TEXT SEGMENT
------------

How does the single-drive, RAID 0, and RAID 1 compare between various chipsets? How does each chipset's performance scale moving from single-drive configurations to striped and mirrored two- and even four-drive arrays? Join me in an epic journey through nearly 200 performance graphs as we uncover the answers.
Lining up the competitors
Before we dive into the stack of graphs I've prepared, let's take a brief moment to go over the chipsets we'll be looking at today. I've highlighted a couple of key differences in a handy little table:
|Serial ATA ports||RAID support||Interconnect|
|Intel ICH5R||2||0, 1||Accelerated Hub Architecture (266MB/sec)|
|NVIDIA nForce3 250Gb||2, additional 2 via optional PHY||0, 1, 0+1, JBOD||HyperTransport (6.4GB/sec)|
|SiS SiS964||2||0, 1||MuTIOL (1.06GB/sec)|
|VIA VT8237||2, additional 2 via optional SATALite interface||0, 1, 0+1, JBOD||Ultra V-Link (1.06GB/sec)|
Starting at the top, we have Intel's ICH5R, which can be found in 875 and 865-series chipsets for Pentium 4 processors. Intel was the first to bring Serial ATA RAID to core logic chipsets, and it should be interesting to see how the ICH5R's performance holds up more than a year after its release. It should also be interesting to see how the ICH5R's performance compares with the competition given the chipset's relatively puny 266MB/sec interconnect between north and south bridge chips. With each of the ICH5R's Serial ATA ports capable of pushing 150MB/sec, interconnect bandwidth could be a rare commodity.

------------

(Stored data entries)
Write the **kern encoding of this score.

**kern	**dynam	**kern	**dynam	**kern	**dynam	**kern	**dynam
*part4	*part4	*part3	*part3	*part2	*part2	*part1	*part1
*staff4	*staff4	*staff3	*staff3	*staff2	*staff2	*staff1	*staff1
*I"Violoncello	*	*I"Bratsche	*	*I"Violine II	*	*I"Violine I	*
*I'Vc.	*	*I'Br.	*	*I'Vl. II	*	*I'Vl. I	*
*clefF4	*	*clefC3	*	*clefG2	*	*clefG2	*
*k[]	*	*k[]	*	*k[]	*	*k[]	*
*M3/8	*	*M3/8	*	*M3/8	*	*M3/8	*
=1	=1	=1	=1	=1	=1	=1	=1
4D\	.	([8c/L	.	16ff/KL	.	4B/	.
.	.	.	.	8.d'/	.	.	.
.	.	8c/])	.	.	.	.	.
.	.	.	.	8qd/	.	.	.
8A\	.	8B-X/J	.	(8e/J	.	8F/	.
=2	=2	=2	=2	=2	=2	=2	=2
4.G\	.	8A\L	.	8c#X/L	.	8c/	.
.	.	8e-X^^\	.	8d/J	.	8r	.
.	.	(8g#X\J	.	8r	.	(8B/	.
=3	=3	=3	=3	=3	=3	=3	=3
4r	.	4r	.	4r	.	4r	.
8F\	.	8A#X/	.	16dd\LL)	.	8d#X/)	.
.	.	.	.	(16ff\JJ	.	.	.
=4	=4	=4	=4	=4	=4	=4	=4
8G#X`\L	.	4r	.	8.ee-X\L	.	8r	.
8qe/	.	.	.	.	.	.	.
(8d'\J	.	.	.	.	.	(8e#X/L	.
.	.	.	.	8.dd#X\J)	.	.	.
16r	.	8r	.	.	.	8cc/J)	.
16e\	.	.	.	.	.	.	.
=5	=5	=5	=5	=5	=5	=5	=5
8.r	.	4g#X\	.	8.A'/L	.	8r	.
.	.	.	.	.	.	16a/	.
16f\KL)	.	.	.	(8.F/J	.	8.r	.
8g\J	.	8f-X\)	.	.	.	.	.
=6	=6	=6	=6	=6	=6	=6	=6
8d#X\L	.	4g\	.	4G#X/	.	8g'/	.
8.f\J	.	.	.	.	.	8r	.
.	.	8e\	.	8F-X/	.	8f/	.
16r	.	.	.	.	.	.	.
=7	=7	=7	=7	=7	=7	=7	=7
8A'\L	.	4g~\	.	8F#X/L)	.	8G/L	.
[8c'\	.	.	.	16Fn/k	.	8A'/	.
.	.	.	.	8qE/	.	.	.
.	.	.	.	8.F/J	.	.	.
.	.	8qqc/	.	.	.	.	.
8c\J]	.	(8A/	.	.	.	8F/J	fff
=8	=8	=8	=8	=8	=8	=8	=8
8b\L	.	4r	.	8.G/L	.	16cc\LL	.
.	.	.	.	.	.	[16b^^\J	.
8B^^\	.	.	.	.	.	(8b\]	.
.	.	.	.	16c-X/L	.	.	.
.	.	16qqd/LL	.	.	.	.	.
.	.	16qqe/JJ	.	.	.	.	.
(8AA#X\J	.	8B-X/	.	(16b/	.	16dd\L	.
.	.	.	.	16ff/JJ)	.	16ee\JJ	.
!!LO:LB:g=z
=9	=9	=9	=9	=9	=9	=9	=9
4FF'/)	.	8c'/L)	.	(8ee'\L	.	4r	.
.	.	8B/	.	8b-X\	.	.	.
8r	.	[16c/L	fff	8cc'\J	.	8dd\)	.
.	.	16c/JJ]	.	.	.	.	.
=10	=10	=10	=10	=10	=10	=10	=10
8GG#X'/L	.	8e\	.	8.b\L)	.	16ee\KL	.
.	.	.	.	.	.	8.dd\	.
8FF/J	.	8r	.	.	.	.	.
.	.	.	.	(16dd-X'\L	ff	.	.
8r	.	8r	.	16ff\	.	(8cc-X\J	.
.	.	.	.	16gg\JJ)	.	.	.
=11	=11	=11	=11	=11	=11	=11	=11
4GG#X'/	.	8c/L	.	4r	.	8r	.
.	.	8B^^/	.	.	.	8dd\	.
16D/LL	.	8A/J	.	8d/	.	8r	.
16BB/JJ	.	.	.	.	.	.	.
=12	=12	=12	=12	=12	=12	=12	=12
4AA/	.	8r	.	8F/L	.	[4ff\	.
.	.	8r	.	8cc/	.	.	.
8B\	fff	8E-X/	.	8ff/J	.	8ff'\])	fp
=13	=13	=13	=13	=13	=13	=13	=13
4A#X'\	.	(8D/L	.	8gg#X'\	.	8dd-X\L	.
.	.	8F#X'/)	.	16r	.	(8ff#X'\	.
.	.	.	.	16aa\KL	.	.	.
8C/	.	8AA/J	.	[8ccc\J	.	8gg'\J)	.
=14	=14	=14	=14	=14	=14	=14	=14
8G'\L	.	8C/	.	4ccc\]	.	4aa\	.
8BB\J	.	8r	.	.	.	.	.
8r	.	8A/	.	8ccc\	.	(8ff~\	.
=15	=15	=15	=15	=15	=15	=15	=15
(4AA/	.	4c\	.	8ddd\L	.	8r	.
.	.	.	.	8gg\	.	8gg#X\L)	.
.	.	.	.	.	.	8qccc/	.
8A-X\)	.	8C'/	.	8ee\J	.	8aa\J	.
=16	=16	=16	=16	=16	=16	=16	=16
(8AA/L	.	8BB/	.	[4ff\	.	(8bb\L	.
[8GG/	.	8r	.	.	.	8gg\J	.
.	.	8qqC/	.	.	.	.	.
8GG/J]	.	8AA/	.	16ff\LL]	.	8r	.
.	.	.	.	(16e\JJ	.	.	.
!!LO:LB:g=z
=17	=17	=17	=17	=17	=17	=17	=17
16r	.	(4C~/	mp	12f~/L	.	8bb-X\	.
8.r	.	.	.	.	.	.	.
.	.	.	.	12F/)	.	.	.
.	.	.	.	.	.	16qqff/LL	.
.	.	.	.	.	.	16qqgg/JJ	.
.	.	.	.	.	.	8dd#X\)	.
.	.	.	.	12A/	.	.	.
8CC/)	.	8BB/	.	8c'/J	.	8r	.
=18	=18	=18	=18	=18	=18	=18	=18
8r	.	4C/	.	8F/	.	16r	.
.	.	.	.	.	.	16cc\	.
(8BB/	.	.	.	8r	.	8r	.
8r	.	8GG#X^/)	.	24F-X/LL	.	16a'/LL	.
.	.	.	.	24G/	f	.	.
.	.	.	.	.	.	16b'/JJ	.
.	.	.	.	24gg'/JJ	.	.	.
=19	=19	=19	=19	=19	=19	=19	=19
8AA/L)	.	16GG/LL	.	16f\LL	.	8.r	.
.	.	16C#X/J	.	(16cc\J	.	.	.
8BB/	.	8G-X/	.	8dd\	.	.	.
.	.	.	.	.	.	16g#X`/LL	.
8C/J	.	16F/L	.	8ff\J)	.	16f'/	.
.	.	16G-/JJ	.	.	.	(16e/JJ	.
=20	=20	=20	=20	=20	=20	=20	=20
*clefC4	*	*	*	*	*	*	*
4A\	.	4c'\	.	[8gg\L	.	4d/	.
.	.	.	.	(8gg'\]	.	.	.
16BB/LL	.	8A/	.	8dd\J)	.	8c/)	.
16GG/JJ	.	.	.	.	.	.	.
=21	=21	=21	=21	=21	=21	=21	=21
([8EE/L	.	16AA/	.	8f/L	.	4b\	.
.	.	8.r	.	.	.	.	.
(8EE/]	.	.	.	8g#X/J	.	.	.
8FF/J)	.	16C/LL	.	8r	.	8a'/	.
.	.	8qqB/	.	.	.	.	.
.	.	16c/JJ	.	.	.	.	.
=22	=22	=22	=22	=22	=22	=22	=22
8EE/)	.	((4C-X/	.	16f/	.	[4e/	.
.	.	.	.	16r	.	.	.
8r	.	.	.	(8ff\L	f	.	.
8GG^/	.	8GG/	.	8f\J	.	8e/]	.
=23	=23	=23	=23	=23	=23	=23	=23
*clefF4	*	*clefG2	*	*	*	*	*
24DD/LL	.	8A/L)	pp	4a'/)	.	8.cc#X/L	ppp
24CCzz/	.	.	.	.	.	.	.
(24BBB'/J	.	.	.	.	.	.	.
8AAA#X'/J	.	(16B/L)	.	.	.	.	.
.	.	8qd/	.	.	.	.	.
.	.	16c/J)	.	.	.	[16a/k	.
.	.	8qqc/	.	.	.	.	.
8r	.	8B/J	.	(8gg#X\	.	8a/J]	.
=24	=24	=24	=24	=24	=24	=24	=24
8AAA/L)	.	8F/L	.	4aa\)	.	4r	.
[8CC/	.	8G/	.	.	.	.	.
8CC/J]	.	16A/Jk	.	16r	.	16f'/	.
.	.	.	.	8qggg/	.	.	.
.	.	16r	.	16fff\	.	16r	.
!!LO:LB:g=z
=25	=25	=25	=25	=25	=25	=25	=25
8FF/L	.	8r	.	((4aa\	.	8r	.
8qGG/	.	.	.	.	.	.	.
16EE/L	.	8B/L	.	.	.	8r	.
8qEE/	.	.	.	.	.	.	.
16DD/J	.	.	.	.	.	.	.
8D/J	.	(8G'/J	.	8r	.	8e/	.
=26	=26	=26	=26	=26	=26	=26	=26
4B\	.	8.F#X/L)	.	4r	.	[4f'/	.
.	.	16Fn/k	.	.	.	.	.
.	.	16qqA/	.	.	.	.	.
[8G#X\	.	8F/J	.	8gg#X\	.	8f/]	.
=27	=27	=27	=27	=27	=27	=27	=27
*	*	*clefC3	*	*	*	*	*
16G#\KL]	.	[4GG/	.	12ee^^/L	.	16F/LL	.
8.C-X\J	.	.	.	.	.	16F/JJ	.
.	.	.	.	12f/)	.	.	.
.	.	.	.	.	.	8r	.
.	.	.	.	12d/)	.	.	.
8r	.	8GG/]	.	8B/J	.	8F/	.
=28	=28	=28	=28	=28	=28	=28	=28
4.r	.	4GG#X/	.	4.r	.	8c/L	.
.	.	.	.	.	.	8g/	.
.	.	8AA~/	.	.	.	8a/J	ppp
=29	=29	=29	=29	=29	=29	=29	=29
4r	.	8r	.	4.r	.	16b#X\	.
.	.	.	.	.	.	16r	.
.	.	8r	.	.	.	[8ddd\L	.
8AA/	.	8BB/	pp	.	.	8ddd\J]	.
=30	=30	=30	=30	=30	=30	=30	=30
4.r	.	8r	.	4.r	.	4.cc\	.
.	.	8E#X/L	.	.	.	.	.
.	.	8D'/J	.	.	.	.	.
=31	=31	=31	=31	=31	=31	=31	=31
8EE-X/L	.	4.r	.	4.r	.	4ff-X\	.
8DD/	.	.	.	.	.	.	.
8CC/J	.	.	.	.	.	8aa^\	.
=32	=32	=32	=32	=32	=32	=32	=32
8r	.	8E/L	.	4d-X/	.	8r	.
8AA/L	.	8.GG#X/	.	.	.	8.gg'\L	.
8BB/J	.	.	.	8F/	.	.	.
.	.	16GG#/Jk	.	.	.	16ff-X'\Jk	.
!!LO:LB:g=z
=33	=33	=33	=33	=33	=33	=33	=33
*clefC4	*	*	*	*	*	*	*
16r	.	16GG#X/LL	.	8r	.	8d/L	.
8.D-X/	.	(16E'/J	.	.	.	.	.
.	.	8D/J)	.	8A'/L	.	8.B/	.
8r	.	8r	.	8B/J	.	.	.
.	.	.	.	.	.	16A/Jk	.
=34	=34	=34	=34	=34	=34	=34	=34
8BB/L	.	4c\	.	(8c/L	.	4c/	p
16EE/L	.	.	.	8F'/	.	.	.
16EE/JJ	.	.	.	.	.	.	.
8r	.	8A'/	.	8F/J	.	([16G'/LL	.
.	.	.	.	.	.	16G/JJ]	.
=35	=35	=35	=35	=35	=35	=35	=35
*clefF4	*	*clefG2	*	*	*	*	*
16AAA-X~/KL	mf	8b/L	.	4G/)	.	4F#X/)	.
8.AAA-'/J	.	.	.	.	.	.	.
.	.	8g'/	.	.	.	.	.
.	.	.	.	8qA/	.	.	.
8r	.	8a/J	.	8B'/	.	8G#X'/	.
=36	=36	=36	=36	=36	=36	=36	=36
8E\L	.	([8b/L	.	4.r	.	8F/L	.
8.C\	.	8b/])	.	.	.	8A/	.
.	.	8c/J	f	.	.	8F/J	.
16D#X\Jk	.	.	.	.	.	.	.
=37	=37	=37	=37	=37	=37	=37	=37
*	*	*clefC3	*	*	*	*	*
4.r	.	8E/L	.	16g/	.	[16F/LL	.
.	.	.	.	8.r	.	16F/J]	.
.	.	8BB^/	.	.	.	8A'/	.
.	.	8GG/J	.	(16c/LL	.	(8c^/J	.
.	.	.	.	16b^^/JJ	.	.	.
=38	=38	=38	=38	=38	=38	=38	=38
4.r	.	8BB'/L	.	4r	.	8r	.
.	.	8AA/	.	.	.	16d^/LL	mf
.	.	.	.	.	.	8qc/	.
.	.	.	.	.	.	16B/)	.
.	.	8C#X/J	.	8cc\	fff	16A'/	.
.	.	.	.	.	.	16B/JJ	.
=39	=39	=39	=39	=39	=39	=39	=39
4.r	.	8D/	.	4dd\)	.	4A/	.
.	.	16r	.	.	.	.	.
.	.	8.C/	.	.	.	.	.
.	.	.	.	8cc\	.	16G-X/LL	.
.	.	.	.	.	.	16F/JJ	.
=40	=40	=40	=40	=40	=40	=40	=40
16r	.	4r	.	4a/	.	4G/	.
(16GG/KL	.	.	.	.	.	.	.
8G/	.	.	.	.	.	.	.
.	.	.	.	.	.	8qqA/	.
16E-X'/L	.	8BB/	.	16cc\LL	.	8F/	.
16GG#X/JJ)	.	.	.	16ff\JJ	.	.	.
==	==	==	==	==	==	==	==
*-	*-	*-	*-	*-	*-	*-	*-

------------

YOUR INSTRUCTIONS
Copy the entire chipset RAID comparison text above word for word.

FINISHED EXERCISE
How does the single-drive, RAID 0, and RAID 1 compare between various chipsets? How does each chipset's performance scale moving from single-drive configurations to striped and mirrored two- and even four-drive arrays? Join me in an epic journey through nearly 200 performance graphs as we uncover the answers.
Lining up the competitors
Before we dive into the stack of graphs I've prepared, let's take a brief moment to go over the chipsets we'll be looking at today. I've highlighted a couple of key differences in a handy little table:
|Serial ATA ports||RAID support||Interconnect|
|Intel ICH5R||2||0, 1||Accelerated Hub Architecture (266MB/sec)|
|NVIDIA nForce3 250Gb||2, additional 2 via optional PHY||0, 1, 0+1, JBOD||HyperTransport (6.4GB/sec)|
|SiS SiS964||2||0, 1||MuTIOL (1.06GB/sec)|
|VIA VT8237||2, additional 2 via optional SATALite interface||0, 1, 0+1, JBOD||Ultra V-Link (1.06GB/sec)|
Starting at the top, we have Intel's ICH5R, which can be found in 875 and 865-series chipsets for Pentium 4 processors. Intel was the first to bring Serial ATA RAID to core logic chipsets, and it should be interesting to see how the ICH5R's performance holds up more than a year after its release. It should also be interesting to see how the ICH5R's performance compares with the competition given the chipset's relatively puny 266MB/sec interconnect between north and south bridge chips. With each of the ICH5R's Serial ATA ports capable of pushing 150MB/sec, interconnect bandwidth could be a rare commodity.